An initial spin of this album will leave a sense of "what the hell did I just listen to?,"  but a few more rotations and what's revealed is some of the most spastic of free jazz and a set of music just waiting to have a cartoon accompaniment. 

 

Public Eyesore

Remember those really old cartoons from childhood like Tom & Jerry, Bugs Bunny, etc.?  Remember how they all had a sort of jazzy backing track that augmented the action oh-so-well?  The Mighty Vitamins have updated this for the current millennium, and the resulting freakout is great.  

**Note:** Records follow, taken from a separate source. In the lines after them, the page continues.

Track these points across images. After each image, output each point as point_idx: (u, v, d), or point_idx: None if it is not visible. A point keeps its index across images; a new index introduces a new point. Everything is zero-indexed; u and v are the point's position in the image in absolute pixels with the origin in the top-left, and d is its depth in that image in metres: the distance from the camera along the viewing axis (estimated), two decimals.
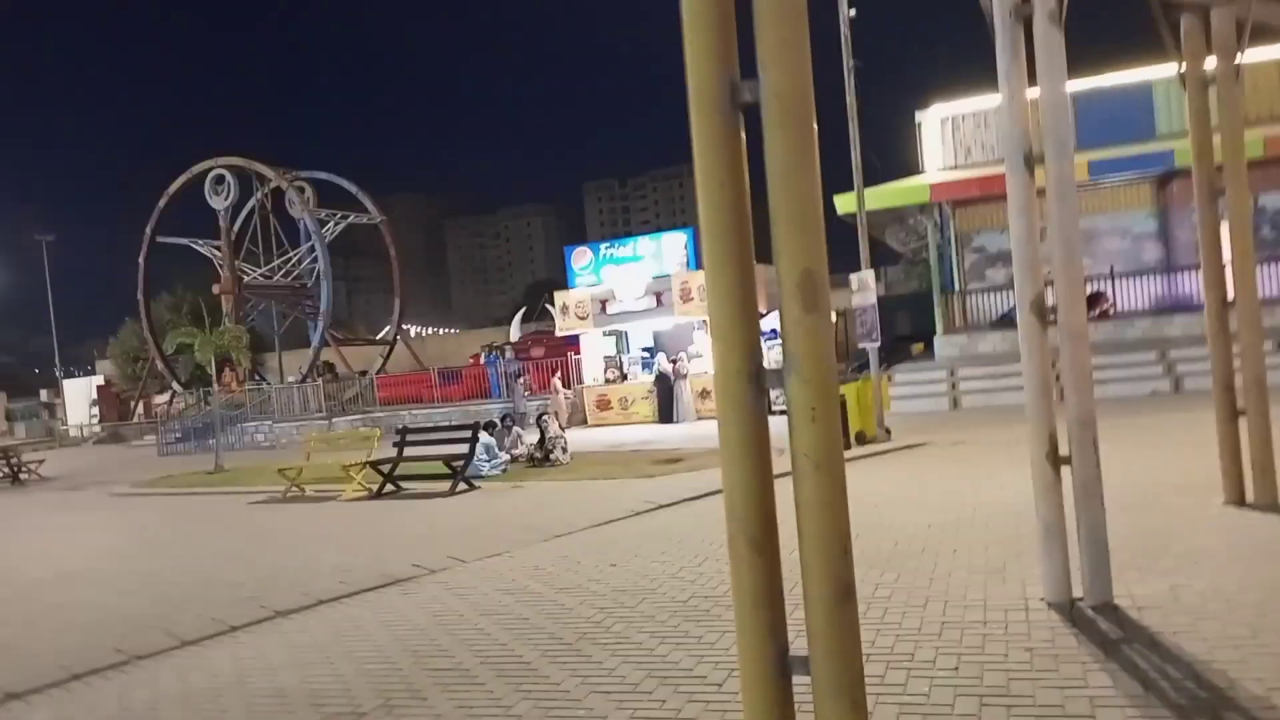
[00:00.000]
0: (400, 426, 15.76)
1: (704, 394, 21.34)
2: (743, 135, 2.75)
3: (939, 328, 21.51)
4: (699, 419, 20.46)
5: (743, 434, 2.71)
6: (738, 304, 2.72)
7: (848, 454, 12.77)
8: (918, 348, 25.58)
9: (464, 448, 13.20)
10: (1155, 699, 3.75)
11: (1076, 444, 5.01)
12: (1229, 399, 6.90)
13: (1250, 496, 6.86)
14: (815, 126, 2.73)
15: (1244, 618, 4.54)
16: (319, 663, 5.54)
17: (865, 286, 13.70)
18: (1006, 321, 20.22)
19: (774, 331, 22.96)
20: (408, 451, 13.89)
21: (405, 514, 11.62)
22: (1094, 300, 19.88)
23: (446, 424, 19.59)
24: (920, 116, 22.80)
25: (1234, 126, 6.85)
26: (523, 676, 4.87)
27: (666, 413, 21.07)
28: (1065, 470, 5.08)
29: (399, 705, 4.67)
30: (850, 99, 14.25)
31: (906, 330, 28.72)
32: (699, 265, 28.05)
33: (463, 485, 12.75)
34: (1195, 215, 23.46)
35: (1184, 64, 7.05)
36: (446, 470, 12.87)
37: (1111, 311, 21.15)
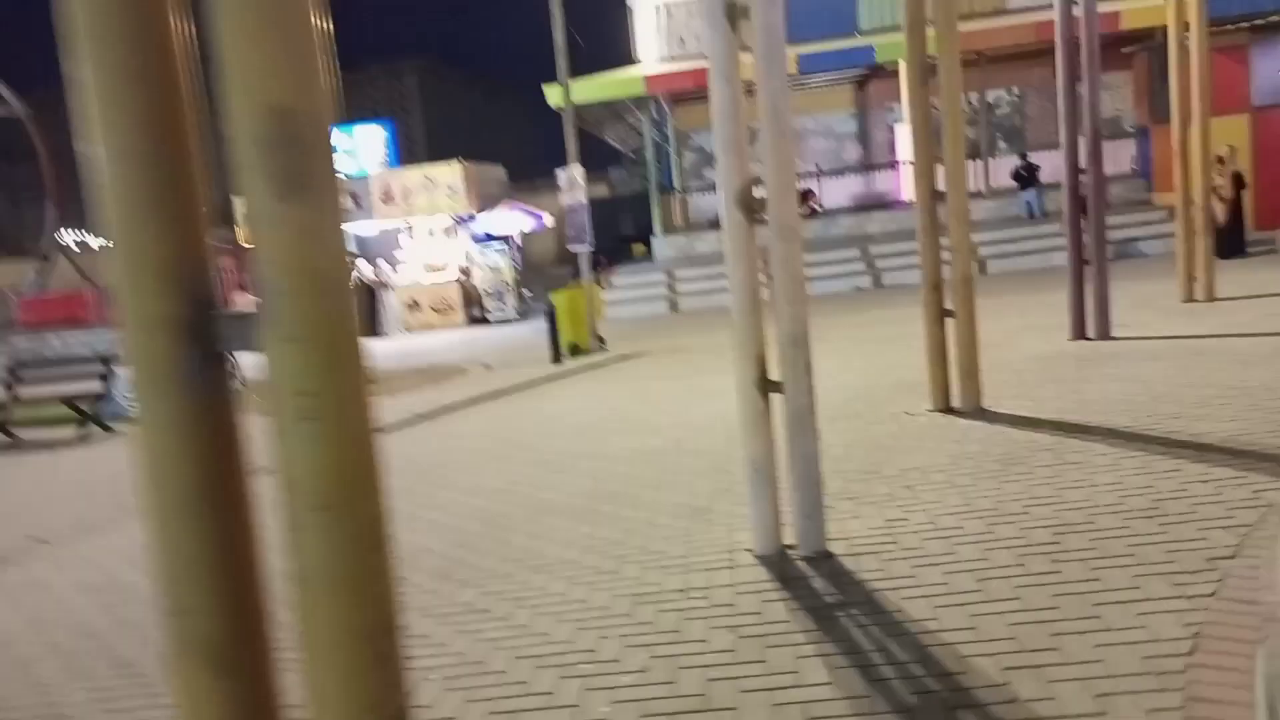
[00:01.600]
0: (11, 360, 12.79)
1: (413, 305, 19.76)
2: None
3: (658, 228, 21.07)
4: (409, 332, 19.00)
5: (175, 443, 1.37)
6: (156, 171, 1.33)
7: (558, 369, 11.75)
8: (639, 249, 25.20)
9: (97, 384, 10.81)
10: (881, 699, 2.96)
11: (789, 367, 4.14)
12: (937, 299, 6.48)
13: (956, 402, 6.54)
14: None
15: (967, 560, 3.94)
16: None
17: (574, 184, 12.54)
18: None
19: (487, 235, 21.38)
20: (30, 391, 11.35)
21: (5, 472, 9.24)
22: (802, 198, 20.21)
23: (85, 355, 16.50)
24: (631, 2, 21.67)
25: (949, 11, 6.21)
26: None
27: (371, 325, 19.20)
28: (775, 396, 4.24)
29: None
30: None
31: (630, 231, 28.32)
32: (401, 162, 25.72)
33: (99, 430, 10.46)
34: (890, 115, 23.93)
35: None
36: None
37: (819, 209, 21.70)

The opener "Get a Good Job" establishes the mood for the next 40 odd minutes:  a percussion section that sounds sourced from Fred Sanford's junkyard, guitar string abuse that is surely a crime in most states, and dialogue samples right out of a cartoon.  Structurally, it doesn’t make much sense, but this blasting opening is followed up by the much more subtle four track "Kaw River Suite," which is based on much of the same instrumentation, but it sounds like someone slipped some Ritalin or Xanax into the boys' kool-aid as their playing is so much more restrained and calm, doing much more "mood" music than anything else.  It's not bad at all, but honestly it detracts from the spazz flow of the disc, which really doesn't need any sort of break

Once "Nakatani" gets started again with its shrill sheet metal scrapings and flaming cat howl horns, you know the freakout has begun yet again, which then fails to let up throughout the remainder of the disc, with even some dirty Detroit funk rearing its Parliament-loving head in the massive "39 Steps" and "April 21."

Take-Out is not an album for everyone.  In most ways it is dissonant, atonal, and insanely chaotic.  It shines through these adjectives, however, making for a hyperactive romp that a cartoon mouse could napalm a cat to.  Someone see if they can reanimate Mel Blanc's corpse so he can check this out!